One possible fear I heard from my engineering relatives…including a former Prof who voluntarily left to work in a successful tech startup is that eliminating the bell curve would either mean more underqualified students are passed onto higher levels which means they are much more likely to flunk out/lower the academic rigor/pacing of higher level courses or worse, cause higher failure rates on professional licensure exams.

This doesn’t just mean those who don’t master the material, but also elite academic/professional STEM graduate programs and employers who want to differentiate between the genuine top performers/geniuses versus those who are above-average hard workers*. Rightly or wrongly, there’s a strong bias in the favor of the former in those venues.

Another factor is such harsh curves are necessary to “test the commitment” of STEM majors to be committed to the field rather than pursuing other career paths after graduation. It was certainly one common gripe among some older alums and former employers hiring engineering/STEM majors from certain elite engineering schools where an increasing numbers of graduates ended up going off to non-STEM careers like ibanking or organizational business consulting.
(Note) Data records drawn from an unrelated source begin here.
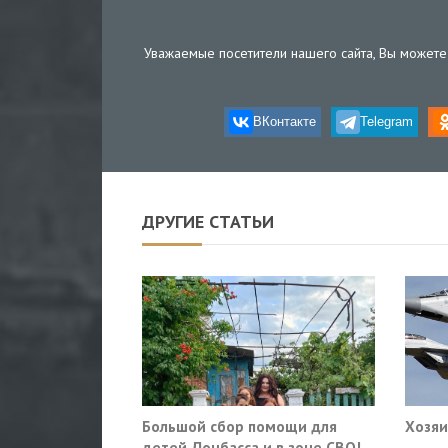
Уважаемые посетители нашего сайта, Вы можете 
ВКонтакте
Telegram
ДРУГИЕ СТАТЬИ
Большой сбор помощи для
Хозяи
детей Донбасса и в зоне СВО!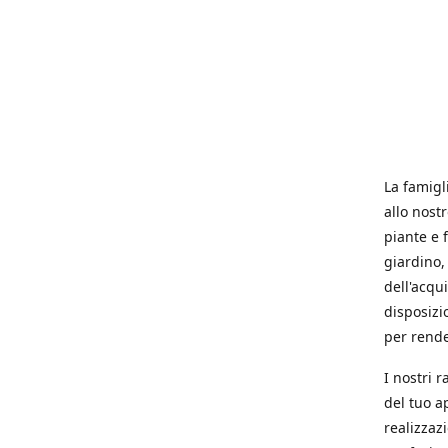
La famigl
allo nost
piante e f
giardino, 
dell'acqu
disposizi
per rende
I nostri 
del tuo a
realizzaz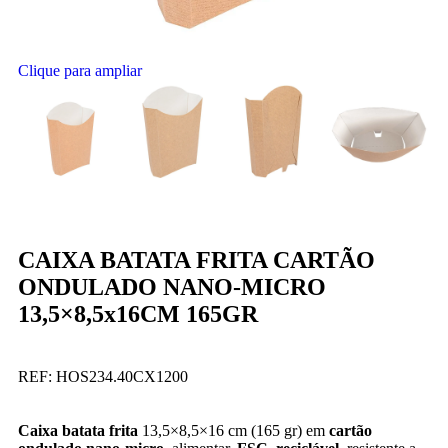
Clique para ampliar
CAIXA BATATA FRITA CARTÃO
ONDULADO NANO-MICRO
13,5×8,5x16CM 165GR
REF:
HOS234.40CX1200
Caixa batata frita
13,5×8,5×16 cm (165 gr) em
cartão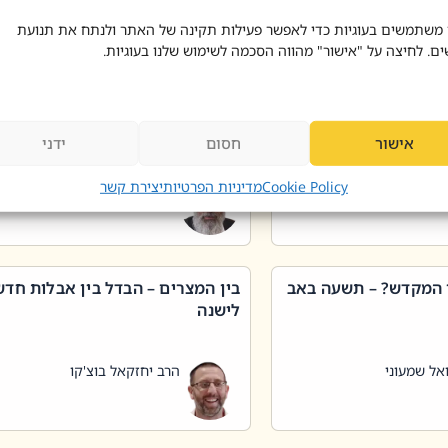
 דוד בוצ'קו
הרב שאול דוד בוצ'קו
 משתמשים בעוגיות כדי לאפשר פעילות תקינה של האתר ולנתח את תנועת
ים. לחיצה על "אישור" מהווה הסכמה לשימוש שלנו בעוגיות.
 שטיפת כלים בשבת –
ליקוטי מוהר"ן תניינא – גם לצדיקי
מן שכג
האמת יש ביטול תורה
אישור
חסום
ידני
אל שמעוני
הרב יאיר בידני
Cookie Policy
מדיניות הפרטיות
יצירת קשר
 המקדש? – תשעה באב
בין המצרים – הבדל בין אבלות חד
לישנה
אל שמעוני
הרב יחזקאל בוצ'קו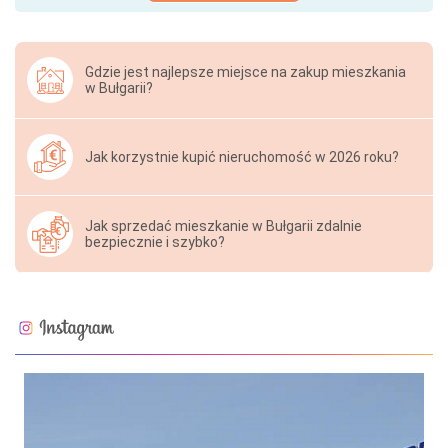
Gdzie jest najlepsze miejsce na zakup mieszkania
w Bułgarii?
Jak korzystnie kupić nieruchomość w 2026 roku?
Jak sprzedać mieszkanie w Bułgarii zdalnie
bezpiecznie i szybko?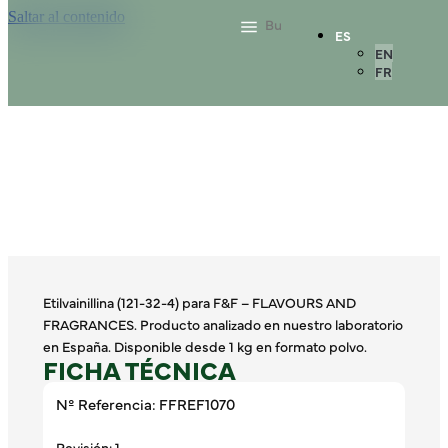
Saltar al contenido
ES
EN
FR
Etilvainillina (121-32-4) para F&F – FLAVOURS AND
FRAGRANCES. Producto analizado en nuestro laboratorio
en España. Disponible desde 1 kg en formato polvo.
FICHA TÉCNICA
Nº Referencia: FFREF1070
Revisión: 1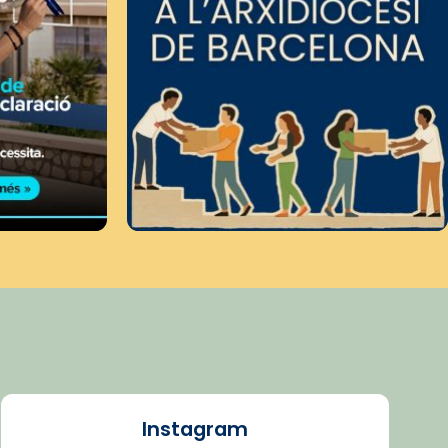
Instagram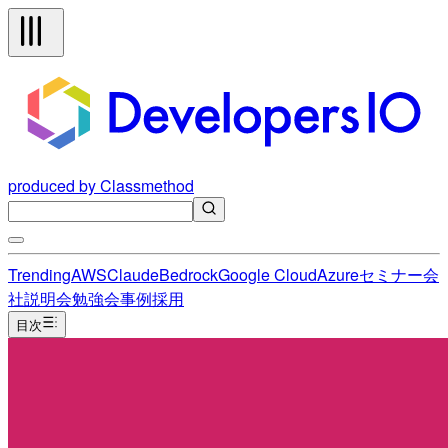
produced by Classmethod
Trending
AWS
Claude
Bedrock
Google Cloud
Azure
セミナー
会
社説明会
勉強会
事例
採用
目次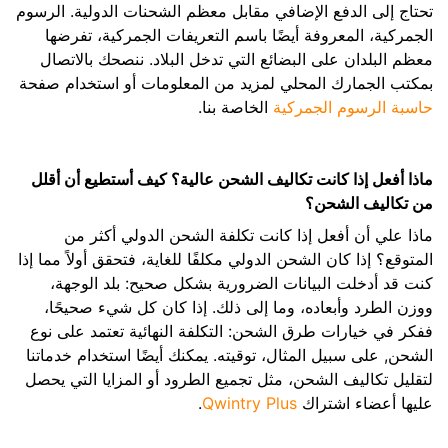
تحتاج إلى الدفع الإضافي مقابل معظم الشحنات الدولية. الرسوم
الجمركية، المعروفة أيضًا باسم التعريفات الجمركية، تفرضها
معظم البلدان على البضائع التي تدخل البلاد. ننصحك بالاتصال
بمكتب الجمارك المحلي لمزيد من المعلومات أو استخدام صفحة
حاسبة الرسوم الجمركية
الخاصة بنا.
ماذا أفعل إذا كانت تكاليف الشحن عالية؟ كيف أستطيع أن أقلل
من تكاليف الشحن؟
ماذا علي أن أفعل إذا كانت تكلفة الشحن الدولي أكثر من
المتوقع؟ إذا كان الشحن الدولي مكلفًا للغاية، فتحقق أولاً مما إذا
كنت قد أدخلت البيانات الضرورية بشكل صحيح: بلد الوجهة،
ووزن الطرد وأبعاده، وما إلى ذلك. إذا كان كل شيء صحيحًا،
ففكر في خيارات طرق الشحن: التكلفة النهائية تعتمد على نوع
الشحن, على سبيل المثال، توقيته. يمكنك أيضًا استخدام خدماتنا
لتقليل تكاليف الشحن، مثل تجميع الطرود أو المزايا التي يحصل
عليها أعضاء اشتراك
Qwintry Plus
.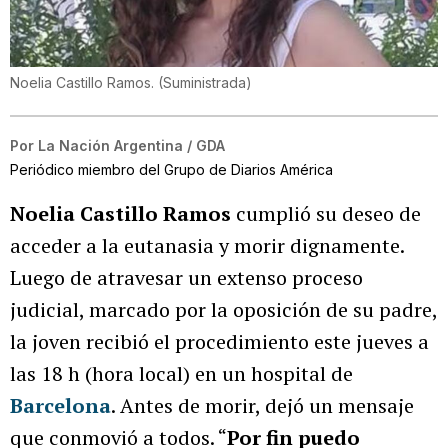
Noelia Castillo Ramos.
(
Suministrada
)
Por
La Nación Argentina / GDA
Periódico miembro del Grupo de Diarios América
Noelia Castillo Ramos
cumplió su deseo de
acceder a la eutanasia y morir dignamente.
Luego de atravesar un extenso proceso
judicial, marcado por la oposición de su padre,
la joven recibió el procedimiento este jueves a
las 18 h (hora local) en un hospital de
Barcelona
. Antes de morir, dejó un mensaje
que conmovió a todos. “
Por fin puedo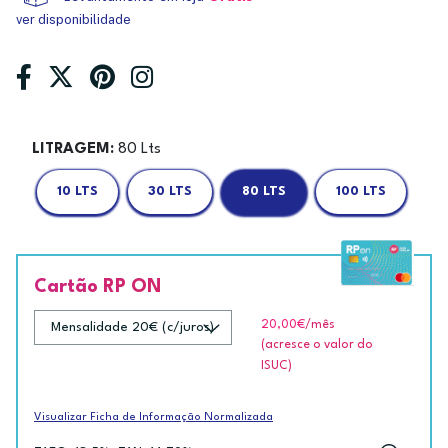
ver disponibilidade
LITRAGEM:
80 Lts
10 LTS
30 LTS
80 LTS
100 LTS
Cartão RP ON
20,00€
/mês
(acresce o valor do
ISUC)
Visualizar Ficha de Informação Normalizada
Since those fields require high undergrad GPAs, only the most motivated and strong STEM students would stay reducing the number of non-STEM career inclined students occupying higher-level courses/resources which could go towards upperclassmen really keen on STEM careers.

  • Several engineering/programmer friends have stated the engineer/programmer inclined to be lazy tends to be much better at finding innovative ways to work much more efficiently and produce good final work product in a timely manner whereas the "hard workers" tend to spend far too much time plodding away on a method which ultimately turned out to be inefficient and sometimes a non-starter which the "lazy engineer/programmer" would have shied away from in the first place.